→ Prompt: Write out each record exactly and skip every image.

[Collected data entries]
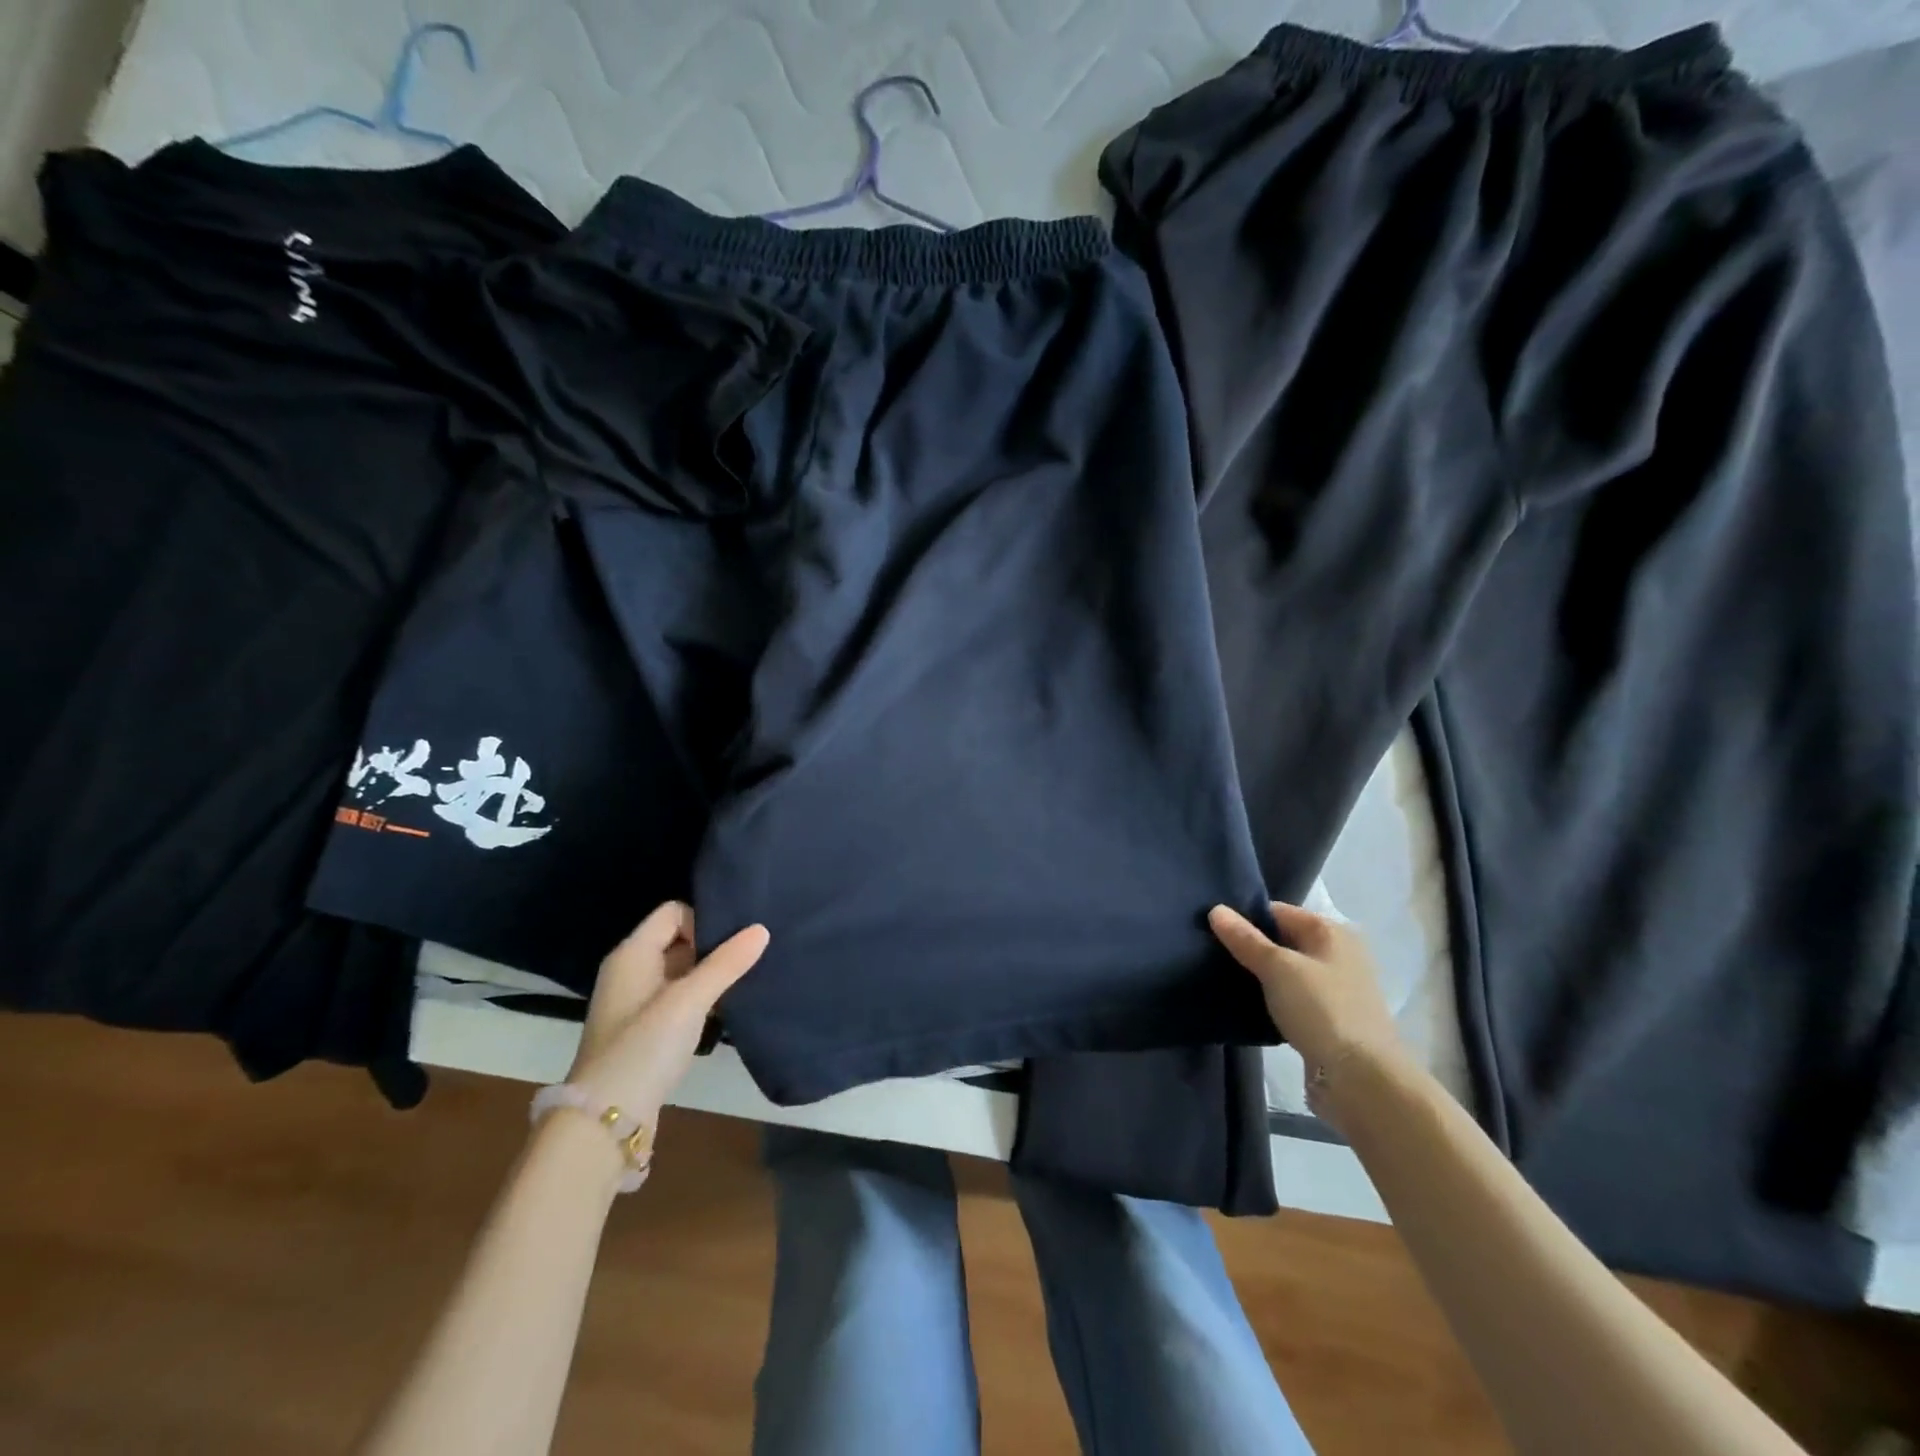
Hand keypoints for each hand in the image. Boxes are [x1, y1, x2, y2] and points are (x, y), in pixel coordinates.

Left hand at [564, 901, 769, 1134]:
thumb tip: (761, 929)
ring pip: (681, 970)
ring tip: (743, 981)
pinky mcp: (645, 1029)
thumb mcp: (689, 1001)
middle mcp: (630, 970)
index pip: (673, 912)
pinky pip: (678, 996)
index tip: (731, 944)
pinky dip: (700, 998)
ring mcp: (636, 1001)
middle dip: (712, 946)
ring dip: (709, 974)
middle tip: (747, 958)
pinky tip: (724, 1009)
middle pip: (678, 938)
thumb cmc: (644, 1048)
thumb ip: (726, 964)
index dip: (703, 920)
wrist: (606, 1120)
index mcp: (632, 953)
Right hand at [1209, 901, 1408, 1124]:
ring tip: (1223, 980)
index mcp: (1331, 932)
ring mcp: (1335, 989)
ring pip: (1286, 972)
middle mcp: (1337, 955)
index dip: (1244, 919)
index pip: (1277, 912)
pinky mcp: (1329, 1020)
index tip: (1211, 932)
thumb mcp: (1277, 968)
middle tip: (1211, 955)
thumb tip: (1216, 909)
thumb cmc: (1320, 1010)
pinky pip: (1292, 999)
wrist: (1361, 1080)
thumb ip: (1245, 939)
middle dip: (1250, 948)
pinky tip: (1248, 1007)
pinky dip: (1272, 1001)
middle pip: (1282, 940)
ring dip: (1259, 977)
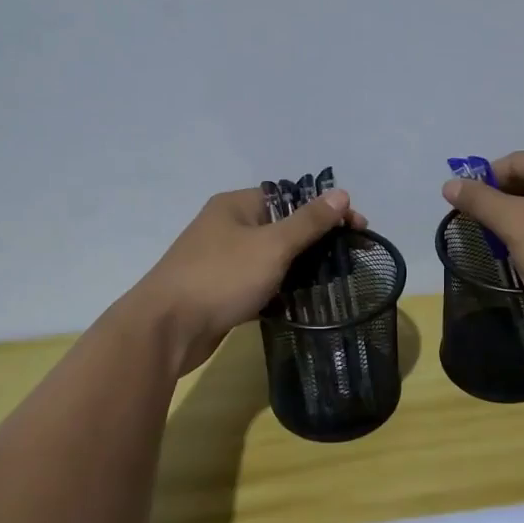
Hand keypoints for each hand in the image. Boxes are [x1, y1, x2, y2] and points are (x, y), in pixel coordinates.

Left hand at [128, 187, 367, 375]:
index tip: (357, 229)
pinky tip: (303, 302)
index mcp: (237, 205)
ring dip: (301, 267)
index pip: (292, 197)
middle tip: (349, 258)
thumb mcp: (272, 246)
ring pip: (273, 257)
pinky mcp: (222, 291)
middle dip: (317, 240)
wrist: (166, 329)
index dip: (327, 210)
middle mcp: (228, 227)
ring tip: (333, 282)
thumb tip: (341, 193)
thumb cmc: (221, 278)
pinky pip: (260, 282)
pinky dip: (281, 289)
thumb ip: (308, 222)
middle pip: (284, 226)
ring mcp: (222, 260)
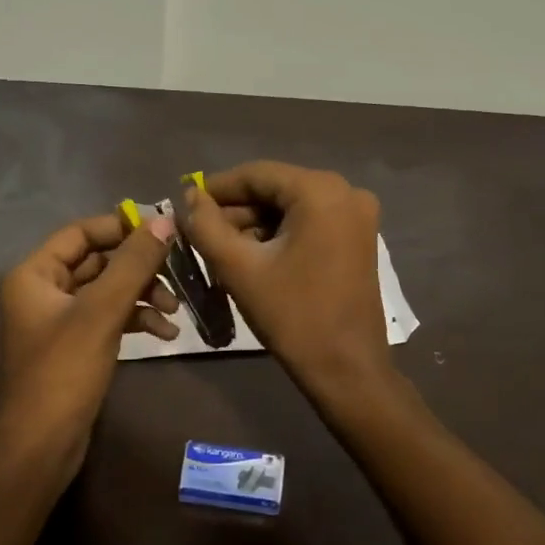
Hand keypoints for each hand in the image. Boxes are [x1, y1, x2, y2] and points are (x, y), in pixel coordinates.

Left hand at [0, 210, 178, 482]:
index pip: (82, 233)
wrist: (40, 449)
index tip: (164, 230)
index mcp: (34, 274)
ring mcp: (59, 319)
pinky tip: (165, 332)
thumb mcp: (101, 312)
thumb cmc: (63, 373)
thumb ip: (133, 264)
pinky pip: (109, 316)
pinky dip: (135, 319)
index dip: (122, 227)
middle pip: (98, 261)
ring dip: (142, 294)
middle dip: (139, 267)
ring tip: (175, 309)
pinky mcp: (75, 345)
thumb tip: (165, 220)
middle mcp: (42, 289)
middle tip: (178, 272)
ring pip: (108, 290)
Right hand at [184, 162, 411, 415]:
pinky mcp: (359, 237)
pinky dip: (279, 234)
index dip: (217, 188)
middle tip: (199, 233)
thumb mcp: (239, 268)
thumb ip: (206, 225)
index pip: (257, 174)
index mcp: (320, 191)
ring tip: (219, 249)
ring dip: (255, 224)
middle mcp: (345, 191)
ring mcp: (357, 215)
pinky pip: (309, 222)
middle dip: (236, 210)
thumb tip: (189, 196)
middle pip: (275, 189)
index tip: (186, 205)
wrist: (347, 370)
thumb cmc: (293, 316)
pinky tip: (251, 256)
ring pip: (290, 207)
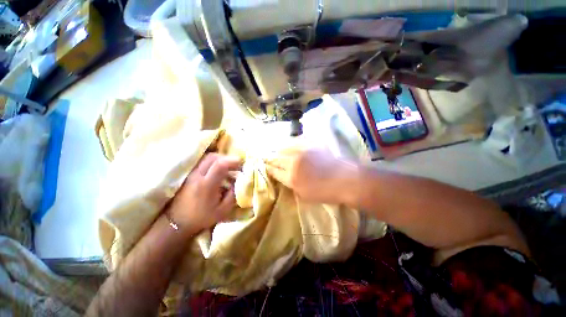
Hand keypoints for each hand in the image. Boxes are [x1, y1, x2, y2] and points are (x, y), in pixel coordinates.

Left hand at [168, 154, 240, 233]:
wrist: (178, 223)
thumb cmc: (201, 218)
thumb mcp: (223, 210)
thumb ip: (233, 195)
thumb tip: (239, 182)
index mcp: (206, 185)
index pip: (220, 165)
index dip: (233, 161)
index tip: (242, 163)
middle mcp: (198, 176)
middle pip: (213, 157)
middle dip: (227, 158)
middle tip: (236, 165)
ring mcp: (192, 174)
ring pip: (207, 158)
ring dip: (220, 159)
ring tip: (228, 168)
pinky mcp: (190, 174)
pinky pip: (203, 162)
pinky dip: (213, 162)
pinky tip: (218, 171)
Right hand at [265, 148, 358, 204]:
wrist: (345, 180)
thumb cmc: (325, 192)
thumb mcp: (304, 195)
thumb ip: (291, 184)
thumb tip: (284, 176)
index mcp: (291, 178)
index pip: (274, 171)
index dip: (270, 169)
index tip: (267, 168)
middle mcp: (293, 162)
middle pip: (276, 158)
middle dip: (271, 159)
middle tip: (267, 158)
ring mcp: (302, 151)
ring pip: (284, 147)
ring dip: (279, 150)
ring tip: (276, 150)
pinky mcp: (311, 144)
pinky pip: (296, 141)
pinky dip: (290, 143)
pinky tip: (289, 144)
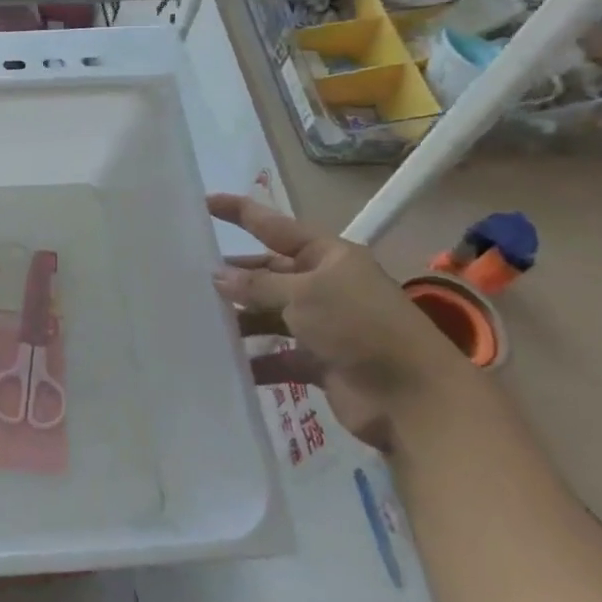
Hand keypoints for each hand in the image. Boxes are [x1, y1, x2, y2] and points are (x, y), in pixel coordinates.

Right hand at [209, 193, 465, 449]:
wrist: (414, 400)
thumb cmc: (360, 327)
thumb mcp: (305, 294)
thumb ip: (258, 285)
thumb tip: (217, 276)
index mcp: (329, 257)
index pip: (275, 226)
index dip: (240, 212)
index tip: (203, 201)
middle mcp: (324, 286)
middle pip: (268, 273)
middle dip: (233, 274)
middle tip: (187, 274)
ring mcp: (322, 325)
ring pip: (268, 314)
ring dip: (238, 318)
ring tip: (197, 319)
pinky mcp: (319, 362)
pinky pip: (276, 355)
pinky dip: (254, 359)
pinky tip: (223, 362)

→ Response to the exercise:
Hand keypoints for each hand in the image. Boxes are [x1, y1, x2, y2] and points are (x, y), in pixel coordinates.

Left hand at [564, 901, 769, 1134]:
thumb tip: (761, 929)
ring pip: (681, 970)
ring tip: (743, 981)
pinky mcp: (645, 1029)
thumb mcp: (689, 1001)
middle mcp: (630, 970)
index pip: (673, 912)
pinky pip: (678, 996)
index tip: (731, 944)
pinky dip: (700, 998)
ring mcp: (636, 1001)
middle dip: (712, 946)
ring dip: (709, 974)
middle tip: (747, 958)
pinky tip: (724, 1009)
middle pip: (678, 938)
thumb cmc: (644, 1048)
thumb ip: (726, 964)
index dip: (703, 920)
wrist: (606, 1120)
index mcp: (632, 953)
Right hand at [1209, 901, 1408, 1124]:
ring tip: (1223, 980)
index mcp: (1331, 932)
ring mcp: (1335, 989)
ring pip: (1286, 972)
middle mcp: (1337, 955)
index dip: (1244, 919)
index pip: (1277, 912)
pinky mcp: (1329, 1020)
index tip: (1211, 932)
thumb mcp: (1277, 968)
middle tip: (1211, 955)
thumb tip: (1216, 909)
thumb cmc: (1320, 1010)
pinky pip: (1292, 999)
wrist: (1361, 1080)
thumb ip: (1245, 939)
middle dip: (1250, 948)
pinky tip: (1248, 1007)
pinky dip: (1272, 1001)
middle pip: (1282, 940)
ring dip: (1259, 977)
Hand keypoints for each hand in the image. Boxes are [x1, y1, x2, y2] and points are (x, y), in pixel coordinates.

Left hand at [128, 187, 367, 375]:
index tip: (357, 229)
pinky tip: (303, 302)
index mcp: (237, 205)
ring dip: (301, 267)
index pip: (292, 197)
middle tip: (349, 258)
thumb mcp: (272, 246)
ring pip: (273, 257)
pinky mcp: (222, 291)
middle dip: (317, 240)
wrist: (166, 329)
index dip: (327, 210)
middle mcp: (228, 227)
ring tip: (333, 282)
thumb tip: (341, 193)
thumb cmc: (221, 278)
pinky pip: (260, 282)
pinky dip: (281, 289)
thumb ip: (308, 222)
middle pip: (284, 226)
ring mcp: (222, 260)
Hand keypoints for each hand in the image. Boxes are [x1, y1, x2, y2] and points are (x, y), in pixel coordinates.

Left hand at [0, 210, 178, 482]:
index pip: (82, 233)
wrist: (40, 449)
index tip: (164, 230)
index mcp: (34, 274)
ring mcp: (59, 319)
pinky tip: (165, 332)
thumb mcp: (101, 312)
thumb cmc: (63, 373)
thumb ip: (133, 264)
pinky pip: (109, 316)
pinky dip: (135, 319)
index dip: (122, 227)
middle pip: (98, 261)
ring dip: (142, 294)
middle dip: (139, 267)
ring tip: (175, 309)
pinky mcp: (75, 345)
thumb tip: (165, 220)
middle mcp: (42, 289)
middle tip: (178, 272)
ring pip: (108, 290)
Right hand at [184, 162, 411, 415]:
pinky mcp: (359, 237)
pinky dip: (279, 234)
index dip: (217, 188)
middle tip: (199, 233)
thumb mcp: (239, 268)
thumb ip: (206, 225)
index pip: (257, 174)
index mcp: (320, 191)
ring tip: (219, 249)
ring dip: (255, 224)
middle mcp: (345, 191)
ring mcp: (357, 215)
pinky pip: (309, 222)
middle dip: (236, 210)
thumb tip: (189, 196)
middle pip: (275, 189)
index tip: (186, 205)
wrist: (347, 370)
thumb cmc: (293, 316)
pinky tip: (251, 256)
ring pip: (290, 207)
Hand keypoints for each hand in the image. Boxes are [x1, y1, x2, y2] and points are (x, y), in pixel coordinates.

Left hand at [168, 154, 240, 233]:
wrist: (178, 223)
thumb cmc: (201, 218)
thumb mcp: (223, 210)
thumb ip: (233, 195)
thumb tip: (239, 182)
index mcp: (206, 185)
index pip: (220, 165)
index dip: (233, 161)
index tip: (242, 163)
middle mcp: (198, 176)
middle pip: (213, 157)
middle dip: (227, 158)
middle tip: (236, 165)
ring mcp: (192, 174)
ring pip: (207, 158)
ring dip: (220, 159)
ring tip: (228, 168)
pinky mcp: (190, 174)
pinky pip: (203, 162)
pinky dip: (213, 162)
pinky tip: (218, 171)
Right hand at [265, 148, 358, 204]:
wrist: (345, 180)
thumb cmc: (325, 192)
thumb mcp: (304, 195)
thumb ip: (291, 184)
thumb tip: (284, 176)
index mcp: (291, 178)
index pip: (274, 171)
index dip: (270, 169)
index tip: (267, 168)
middle mcp: (293, 162)
middle pip: (276, 158)
middle dip: (271, 159)
middle tip: (267, 158)
ring mcp: (302, 151)
ring pip: (284, 147)
ring dip: (279, 150)
ring tip: (276, 150)
pinky mcp: (311, 144)
pinky pip: (296, 141)
pinky dip: (290, 143)
pinky tip: (289, 144)
Hand keypoints for each hand in the image. Boxes are [x1, y1, x2, y2] and points are (x, y), in pixel coordinates.

Right hand at [209, 193, 465, 449]:
wrist: (414, 400)
thumb cmc: (360, 327)
thumb mcp: (305, 294)
thumb ip: (258, 285)
thumb tip: (217, 276)
index mcp: (329, 257)
index pip: (275, 226)
index dip: (240, 212)
index tip: (203, 201)
middle mcp: (324, 286)
middle pip: (268, 273)
middle dip: (233, 274)
middle tip: (187, 274)
ring mcp: (322, 325)
ring pip: (268, 314)
ring dip: (238, 318)
ring tip: (197, 319)
pinky mcp: (319, 362)
pinky pip: (276, 355)
pinky dip: (254, 359)
pinky tip: (223, 362)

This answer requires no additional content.